Pengamat Perkotaan, Nirwono Joga, kepada Tempo.co (13 Mei 2013), menyebut bahwa miringnya Menara Saidah sudah masuk kategori gagal bangunan dan diduga karena ada keteledoran saat pembangunannya.
Gedung Bermasalah
Setelah ditutup pada 2007, sebenarnya ada beberapa pihak yang berminat menyewa Menara Saidah, salah satunya adalah dari Universitas Satyagama yang mengajukan penawaran pada 2011.

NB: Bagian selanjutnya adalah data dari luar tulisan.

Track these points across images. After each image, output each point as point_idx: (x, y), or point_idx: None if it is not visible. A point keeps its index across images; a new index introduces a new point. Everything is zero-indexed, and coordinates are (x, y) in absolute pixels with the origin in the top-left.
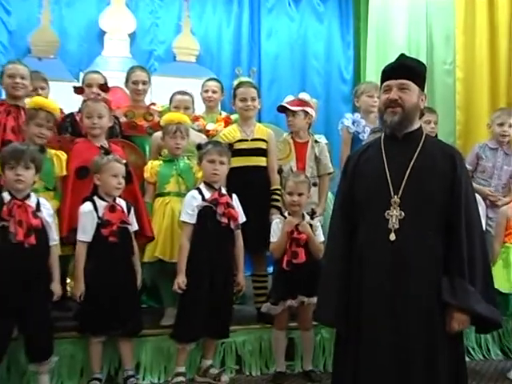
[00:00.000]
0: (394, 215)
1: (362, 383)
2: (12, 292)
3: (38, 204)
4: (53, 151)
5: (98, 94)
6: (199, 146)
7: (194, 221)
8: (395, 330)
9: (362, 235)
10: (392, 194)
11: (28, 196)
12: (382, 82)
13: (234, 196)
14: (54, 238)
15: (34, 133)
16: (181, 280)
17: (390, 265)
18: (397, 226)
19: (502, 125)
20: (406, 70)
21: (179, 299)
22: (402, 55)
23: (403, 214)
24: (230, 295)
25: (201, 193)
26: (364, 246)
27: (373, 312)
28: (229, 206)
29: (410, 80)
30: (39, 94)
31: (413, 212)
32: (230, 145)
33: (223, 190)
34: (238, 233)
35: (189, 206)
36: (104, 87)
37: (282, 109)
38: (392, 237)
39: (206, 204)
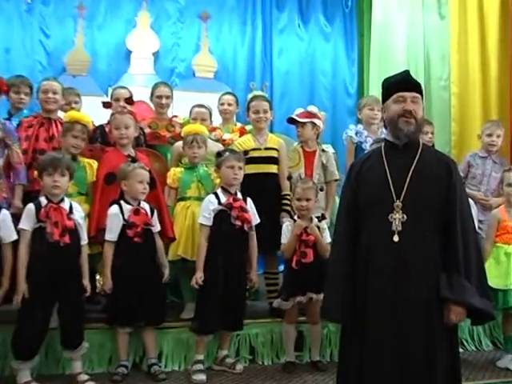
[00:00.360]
0: (397, 218)
1: (366, 381)
2: (49, 287)
3: (71, 207)
4: (85, 160)
5: (124, 107)
6: (219, 154)
7: (210, 223)
8: (398, 327)
9: (366, 237)
10: (394, 198)
11: (62, 200)
12: (393, 92)
13: (249, 200)
14: (85, 238)
15: (70, 143)
16: (198, 276)
17: (393, 264)
18: (400, 229)
19: (490, 135)
20: (416, 84)
21: (197, 296)
22: (407, 71)
23: (405, 217)
24: (243, 292)
25: (217, 197)
26: (369, 246)
27: (377, 312)
28: (242, 209)
29: (419, 93)
30: (73, 108)
31: (414, 215)
32: (245, 152)
33: (238, 195)
34: (252, 234)
35: (206, 210)
36: (129, 101)
37: (292, 120)
38: (395, 238)
39: (221, 208)
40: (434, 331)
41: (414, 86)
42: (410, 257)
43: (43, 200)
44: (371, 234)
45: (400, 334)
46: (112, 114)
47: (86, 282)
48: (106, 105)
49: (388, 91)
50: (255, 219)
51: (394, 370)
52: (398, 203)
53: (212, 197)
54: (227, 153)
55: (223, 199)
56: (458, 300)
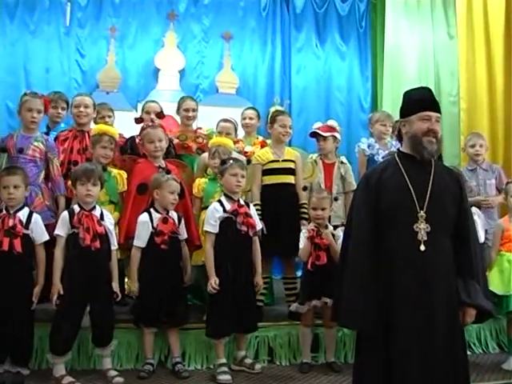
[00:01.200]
0: (422, 228)
1: (394, 377)
2: (82, 289)
3: (102, 214)
4: (116, 170)
5: (152, 120)
6: (223, 162)
7: (216, 230)
8: (426, 330)
9: (390, 244)
10: (418, 208)
11: (94, 208)
12: (420, 109)
13: (251, 206)
14: (115, 243)
15: (100, 154)
16: (213, 281)
17: (420, 272)
18: (425, 238)
19: (473, 146)
20: (438, 106)
21: (207, 301)
22: (429, 89)
23: (429, 227)
24: (251, 294)
25: (222, 205)
26: (394, 254)
27: (405, 318)
28: (247, 215)
29: (440, 114)
30: (106, 122)
31: (437, 225)
32: (248, 161)
33: (241, 201)
34: (255, 239)
35: (211, 217)
36: (160, 115)
37: (313, 134)
38: (422, 247)
39: (227, 215)
40: (456, 334)
41: (439, 107)
42: (435, 265)
43: (76, 207)
44: (396, 242)
45: (427, 338)
46: (144, 129)
47: (116, 285)
48: (138, 120)
49: (413, 107)
50: (258, 225)
51: (421, 370)
52: (422, 213)
53: (217, 204)
54: (231, 161)
55: (228, 206)
56: (474, 304)
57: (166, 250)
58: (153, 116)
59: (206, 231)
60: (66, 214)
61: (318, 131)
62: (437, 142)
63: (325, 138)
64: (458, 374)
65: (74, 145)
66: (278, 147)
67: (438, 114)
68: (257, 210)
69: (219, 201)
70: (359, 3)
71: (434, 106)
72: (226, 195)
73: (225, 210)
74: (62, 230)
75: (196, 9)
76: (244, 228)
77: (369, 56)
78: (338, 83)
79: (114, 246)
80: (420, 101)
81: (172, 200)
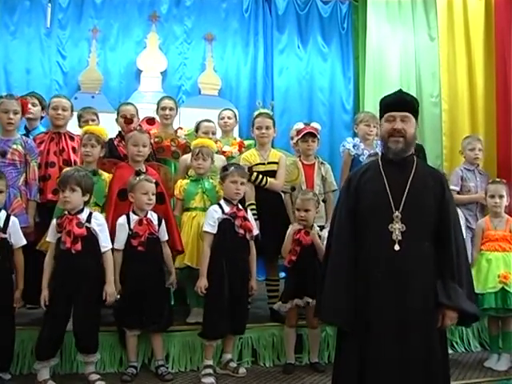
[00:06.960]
0: (397, 228)
1: (368, 376)
2: (65, 293)
3: (90, 217)
4: (106, 174)
5: (140, 126)
6: (224, 168)
7: (215, 231)
8: (399, 330)
9: (367, 245)
10: (393, 209)
11: (81, 211)
12: (385, 112)
13: (249, 211)
14: (105, 245)
15: (82, 153)
16: (202, 283)
17: (394, 271)
18: (400, 238)
19: (473, 149)
20: (408, 104)
21: (204, 302)
22: (401, 90)
23: (405, 227)
24: (245, 297)
25: (221, 207)
26: (370, 254)
27: (380, 315)
28: (245, 219)
29: (410, 113)
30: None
31: (412, 225)
32: (249, 168)
33: (239, 206)
34: (252, 243)
35: (210, 218)
36: (151, 121)
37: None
38: (396, 247)
39: (225, 217)
40: (432, 334)
41: (407, 105)
42: (410, 264)
43: (66, 212)
44: (372, 242)
45: (401, 338)
46: (131, 131)
47: (109, 286)
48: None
49: (382, 110)
50: (255, 230)
51: (396, 370)
52: (398, 214)
53: (216, 207)
54: (232, 168)
55: (226, 209)
56: (453, 306)
57: (143, 251)
58: (136, 119)
59: (205, 231)
60: (54, 220)
61: (312, 131)
62: (406, 140)
63: (315, 138)
64: (437, 373)
65: (50, 147)
66: (262, 150)
67: (405, 113)
68: (252, 209)
69: (219, 204)
70: (341, 5)
71: (399, 106)
72: (225, 199)
73: (223, 212)
74: (51, 237)
75: (178, 10)
76: (241, 231)
77: (351, 57)
78: (320, 84)
79: (105, 247)
80: (386, 103)
81: (146, 200)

Lokasi Menara Saidah memang sangat strategis sehingga sangat cocok digunakan sebagai gedung perkantoran maupun dimanfaatkan untuk kepentingan lainnya. Namun, tidak ada penawaran yang disepakati karena pemilik awal tidak bersedia menunjukkan gambar struktur gedung.
PHK Sepihak
Dilansir Merdeka.com (26 Mei 2012), konstruksi pembangunan gedung ini dianggap sudah bermasalah sejak awal, namun dari pihak pemilik maupun Suku Dinas Pengawasan dan Penertiban Bangunan (P2B) tidak ada yang bersedia memberikan penjelasan.
Penutupan Menara Saidah berdampak pada pemutusan hubungan kerja (PHK) secara sepihak. Setidaknya hingga 2012, ratusan orang yang pernah bekerja di gedung ini belum memperoleh pesangon.
Terbengkalai, Jadi Angker?
Sekian lama tidak digunakan, kondisi Menara Saidah mengalami kerusakan di sana-sini. Hingga 2012, misalnya, jalan akses masuk dan keluar gedung sudah rusak. Ruangan di dalam gedung pun gelap gulita karena tidak ada penerangan.
Menara Saidah terbengkalai lantaran semakin tidak jelasnya status gedung ini. Seperti dilansir Merdeka.com (25 Mei 2012), hal ini membuat masyarakat yang tinggal di sekitar gedung merasa khawatir dan takut terjadi hal-hal yang tidak diinginkan.
Lurah setempat kala itu, dikutip dari VivaNews (29 Juli 2011), sudah berusaha meminta ada pertemuan dengan pemilik gedung namun tidak pernah berhasil. Demikian juga dengan pihak yang tertarik membeli gedung selalu berhenti di tengah jalan dan tidak ada kabarnya lagi.